§ WORK ITEM:
Would you print the data below exactly, leaving out every picture?

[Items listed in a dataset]
---+---

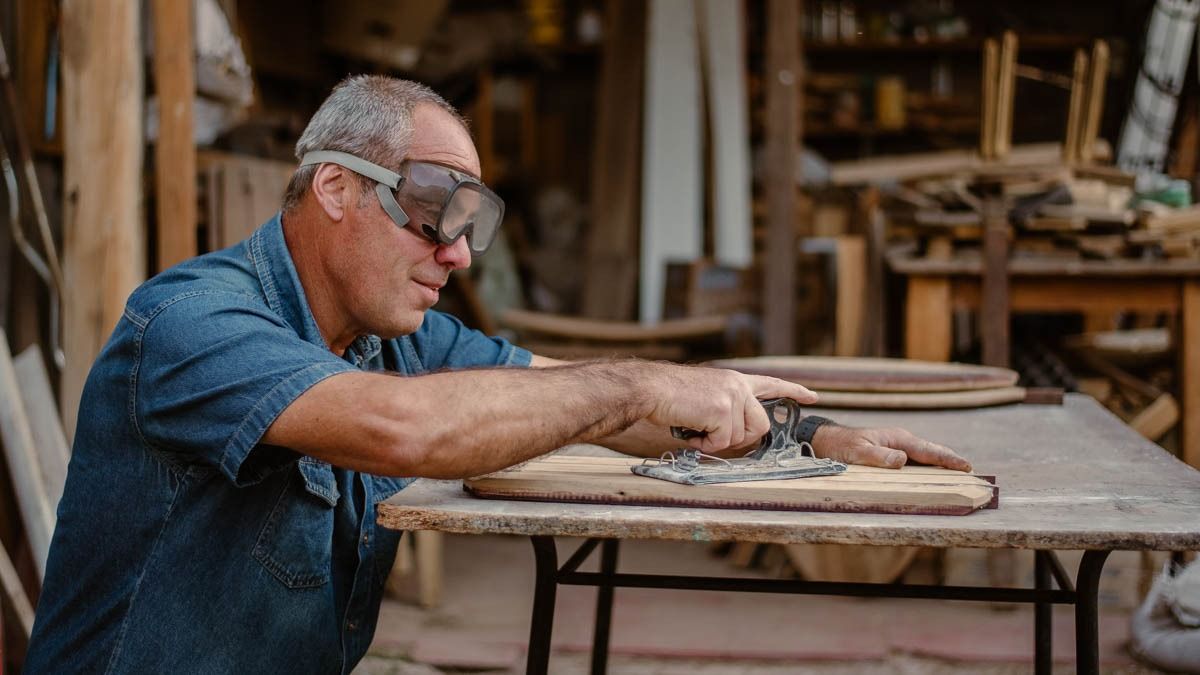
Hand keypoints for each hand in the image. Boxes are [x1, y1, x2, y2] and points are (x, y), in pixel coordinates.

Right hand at [645, 366, 816, 454]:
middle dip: (740, 439)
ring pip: (740, 437)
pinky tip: (691, 432)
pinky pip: (722, 443)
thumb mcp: (705, 396)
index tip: (813, 397)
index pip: (771, 384)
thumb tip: (732, 434)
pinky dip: (705, 445)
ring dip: (716, 442)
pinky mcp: (722, 410)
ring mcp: (732, 397)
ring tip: (695, 429)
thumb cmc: (669, 396)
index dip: (793, 391)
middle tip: (713, 437)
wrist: (651, 389)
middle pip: (760, 425)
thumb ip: (724, 408)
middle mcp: (738, 386)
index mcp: (734, 380)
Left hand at [811, 424, 970, 471]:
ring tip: (958, 475)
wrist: (827, 441)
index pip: (929, 450)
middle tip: (971, 472)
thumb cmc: (842, 446)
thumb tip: (902, 460)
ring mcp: (897, 447)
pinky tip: (932, 476)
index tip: (967, 467)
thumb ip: (879, 456)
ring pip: (925, 457)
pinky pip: (915, 461)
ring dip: (941, 464)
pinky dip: (927, 467)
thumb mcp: (858, 452)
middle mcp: (901, 441)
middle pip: (932, 452)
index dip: (948, 459)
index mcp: (898, 438)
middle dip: (951, 461)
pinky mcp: (892, 454)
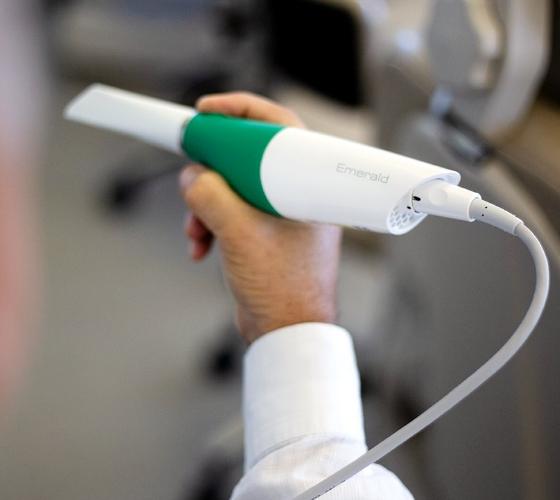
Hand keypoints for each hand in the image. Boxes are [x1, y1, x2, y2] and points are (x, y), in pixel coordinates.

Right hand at [180, 92, 341, 343]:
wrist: (285, 333)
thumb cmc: (280, 286)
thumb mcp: (237, 232)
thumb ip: (209, 194)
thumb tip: (192, 175)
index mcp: (306, 184)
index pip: (276, 126)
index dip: (238, 111)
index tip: (205, 111)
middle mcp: (296, 195)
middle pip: (246, 159)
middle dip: (211, 172)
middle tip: (190, 177)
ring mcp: (281, 215)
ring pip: (232, 188)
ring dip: (205, 206)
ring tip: (196, 234)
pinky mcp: (266, 234)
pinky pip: (231, 214)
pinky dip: (211, 225)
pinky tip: (200, 248)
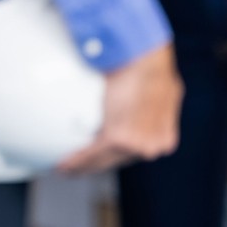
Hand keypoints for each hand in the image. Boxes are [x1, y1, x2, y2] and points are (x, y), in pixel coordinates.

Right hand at [58, 43, 181, 173]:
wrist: (143, 58)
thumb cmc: (149, 64)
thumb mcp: (159, 86)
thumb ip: (151, 102)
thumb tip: (139, 98)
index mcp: (164, 138)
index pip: (137, 153)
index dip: (118, 157)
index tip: (105, 157)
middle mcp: (151, 146)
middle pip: (118, 162)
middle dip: (98, 165)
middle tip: (81, 166)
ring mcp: (136, 145)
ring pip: (103, 162)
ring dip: (83, 166)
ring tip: (67, 168)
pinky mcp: (117, 140)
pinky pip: (91, 154)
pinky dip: (75, 160)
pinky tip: (62, 164)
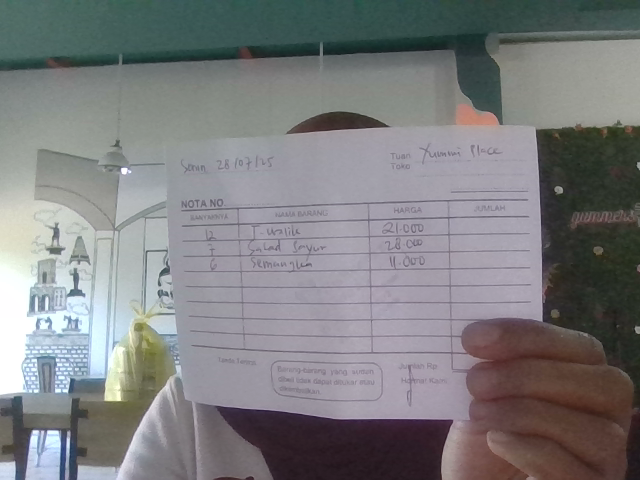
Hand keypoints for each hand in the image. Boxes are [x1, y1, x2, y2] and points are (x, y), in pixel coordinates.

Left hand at [441, 318, 633, 479]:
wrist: (478, 478)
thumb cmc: (487, 429)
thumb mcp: (485, 390)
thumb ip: (492, 362)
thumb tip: (477, 334)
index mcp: (589, 376)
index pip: (581, 346)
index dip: (526, 337)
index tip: (473, 337)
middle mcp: (609, 414)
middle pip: (600, 384)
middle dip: (527, 375)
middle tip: (475, 381)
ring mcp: (607, 455)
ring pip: (593, 430)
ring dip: (523, 413)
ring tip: (478, 412)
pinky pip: (573, 469)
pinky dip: (529, 449)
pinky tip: (496, 439)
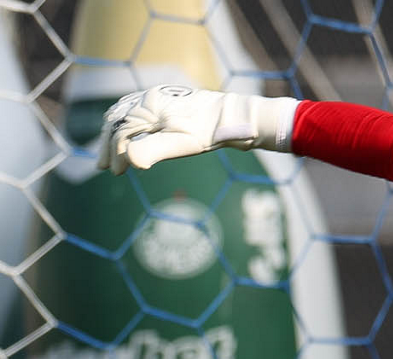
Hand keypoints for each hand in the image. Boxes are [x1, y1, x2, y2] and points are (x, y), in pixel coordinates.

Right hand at [97, 84, 297, 174]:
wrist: (233, 116)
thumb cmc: (209, 131)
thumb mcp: (182, 144)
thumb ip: (154, 150)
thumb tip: (130, 160)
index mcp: (148, 106)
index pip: (121, 131)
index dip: (115, 153)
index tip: (116, 172)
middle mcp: (148, 98)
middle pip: (119, 121)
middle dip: (109, 145)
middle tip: (104, 167)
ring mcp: (156, 98)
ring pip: (125, 115)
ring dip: (116, 135)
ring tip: (112, 154)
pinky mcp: (165, 102)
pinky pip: (137, 111)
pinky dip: (128, 126)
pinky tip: (130, 136)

---+---

§ RESULT OF THE EXERCISE:
Hand keypoints for each hand in the image. Boxes are [x1, y1, x2, y2] and points are (x, y), in pixel coordinates.

Right hand at [645, 366, 816, 454]:
middle dip: (740, 439)
ring pip: (740, 437)
pinky tip: (691, 432)
pinky pip: (722, 443)
thumb mcp: (705, 396)
index tip: (813, 397)
index pip: (771, 384)
thumb tip: (732, 434)
pinky dip: (705, 445)
ring dip: (716, 442)
pinky mcp: (722, 410)
ring mcp: (732, 397)
ring tip: (695, 429)
thumb cmc: (669, 396)
index dip: (793, 391)
middle tip: (713, 437)
wrist: (651, 389)
middle pip: (760, 425)
thumb ip: (724, 408)
middle mcp: (738, 386)
index mcp: (734, 380)
Left hand at [811, 424, 970, 471]:
ring tip: (958, 475)
wrist: (827, 441)
index pip: (929, 450)
middle tip: (971, 472)
thumb cmc: (842, 446)
thumb tip: (902, 460)
ring mcp: (897, 447)
pinky tip: (932, 476)
index tip: (967, 467)
thumb ip: (879, 456)
ring pip: (925, 457)
pinky pip: (915, 461)
ring dip: (941, 464)
pinky dip: (927, 467)
thumb mcp: (858, 452)
middle mcp: (901, 441)
middle pip: (932, 452)
index dip: (948, 459)
index mcp: (898, 438)
middle dip: (951, 461)
pinky mcp: (892, 454)
Hand keypoints for each hand in the image. Boxes are [x1, y1, x2, y2] and points are (x, y), in pixel coordinates.

Right hand at [180, 92, 341, 343]:
wrist: (285, 333)
thumb cmc: (280, 286)
thumb mcp: (237, 232)
thumb ip: (209, 194)
thumb tip: (192, 175)
index mcp: (306, 184)
index pip: (276, 126)
index dip: (238, 111)
index tip: (205, 111)
middle mcp: (296, 195)
middle pip: (246, 159)
middle dip: (211, 172)
middle tip: (190, 177)
ring mcp: (281, 215)
ring pip: (232, 188)
ring dip: (205, 206)
ring tip: (196, 234)
pinky mcp: (266, 234)
pinky pip: (231, 214)
pinky dip: (211, 225)
pinky tip: (200, 248)
Hand keypoints for each hand in the image. Boxes are [x1, y1, x2, y2] and points are (x, y), in pixel coordinates.

Right hand at [58, 43, 181, 173]:
wrist: (143, 58)
thumb cmc: (149, 64)
thumb mcp: (159, 86)
thumb ip: (151, 102)
thumb tip: (139, 98)
index mcp: (164, 138)
index pip: (137, 153)
index dip: (118, 157)
index tip: (105, 157)
middle mcp: (151, 146)
middle pip: (118, 162)
middle dip: (98, 165)
middle tip: (81, 166)
ring mcp: (136, 145)
ring pip: (103, 162)
ring dip: (83, 166)
ring tip: (67, 168)
pinky mcp: (117, 140)
pinky pip: (91, 154)
pinky dip: (75, 160)
pinky tip: (62, 164)
Hand keypoints for each hand in the image. Boxes are [x1, y1, x2, y2] and points are (x, y), in pixel coordinates.

Left hand at [441, 318, 633, 479]:
wrist: (478, 478)
thumb cmc: (487, 429)
thumb mcp: (485, 390)
thumb ip: (492, 362)
thumb tip: (477, 334)
index mcp: (589, 376)
index pip: (581, 346)
index dip: (526, 337)
index tip: (473, 337)
middle mcp: (609, 414)
middle pip: (600, 384)
middle dip: (527, 375)
middle tip: (475, 381)
ring mcp: (607, 455)
ring pip: (593, 430)
ring dip: (523, 413)
ring tip: (478, 412)
pinky pip: (573, 469)
pinky dip: (529, 449)
pinky tip: (496, 439)
Hand keypoints for each hand in the image. Boxes are [x1, y1, x2, y2] and points are (x, y), in pixel coordinates.

Right hand at [97, 84, 297, 174]:
wrist: (233, 116)
thumb cmc: (209, 131)
thumb mcp: (182, 144)
thumb ip: (154, 150)
thumb tip: (130, 160)
index mcp: (148, 106)
index pip: (121, 131)
index dip: (115, 153)
index tip: (116, 172)
middle mcp: (148, 98)
middle pip: (119, 121)
middle dip: (109, 145)
middle tip: (104, 167)
ring mcp: (156, 98)
ring pip: (125, 115)
ring dip: (116, 135)
ring tip: (112, 154)
pinky mcp: (165, 102)
pinky pip: (137, 111)
pinky dip: (128, 126)
pinky tip: (130, 136)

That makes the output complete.